[Work required]: Look through the data below and count each line where the word "input" appears. Reply with the count alone.

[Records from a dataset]
==============================
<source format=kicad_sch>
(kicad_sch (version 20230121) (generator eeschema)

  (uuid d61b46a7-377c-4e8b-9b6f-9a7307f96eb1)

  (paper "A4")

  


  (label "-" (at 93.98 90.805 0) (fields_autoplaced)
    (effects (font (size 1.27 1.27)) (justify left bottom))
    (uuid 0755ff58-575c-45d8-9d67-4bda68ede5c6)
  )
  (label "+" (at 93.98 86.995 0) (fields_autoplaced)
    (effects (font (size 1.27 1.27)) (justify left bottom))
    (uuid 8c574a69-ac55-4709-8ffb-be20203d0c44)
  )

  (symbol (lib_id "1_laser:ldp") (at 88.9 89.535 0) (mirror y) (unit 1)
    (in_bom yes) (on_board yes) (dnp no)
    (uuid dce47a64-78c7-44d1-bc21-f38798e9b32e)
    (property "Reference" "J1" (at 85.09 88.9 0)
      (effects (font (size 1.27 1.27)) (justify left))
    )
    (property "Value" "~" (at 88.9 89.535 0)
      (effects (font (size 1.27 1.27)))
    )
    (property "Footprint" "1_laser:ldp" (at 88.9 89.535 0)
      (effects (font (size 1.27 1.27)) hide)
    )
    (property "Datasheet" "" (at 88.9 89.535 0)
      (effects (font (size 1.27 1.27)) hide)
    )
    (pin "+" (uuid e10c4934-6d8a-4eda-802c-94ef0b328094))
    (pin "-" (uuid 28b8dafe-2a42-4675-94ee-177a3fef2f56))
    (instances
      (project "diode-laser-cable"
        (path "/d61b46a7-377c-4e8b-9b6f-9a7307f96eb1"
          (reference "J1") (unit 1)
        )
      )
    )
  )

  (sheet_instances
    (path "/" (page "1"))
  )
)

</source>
==============================
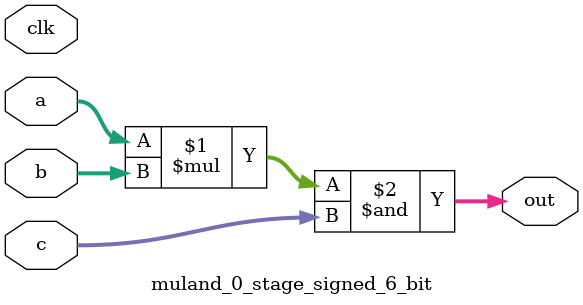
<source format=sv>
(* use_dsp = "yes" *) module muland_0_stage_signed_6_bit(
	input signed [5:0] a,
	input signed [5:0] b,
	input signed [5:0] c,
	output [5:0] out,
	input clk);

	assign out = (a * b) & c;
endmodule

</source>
==============================
[Task response]: 4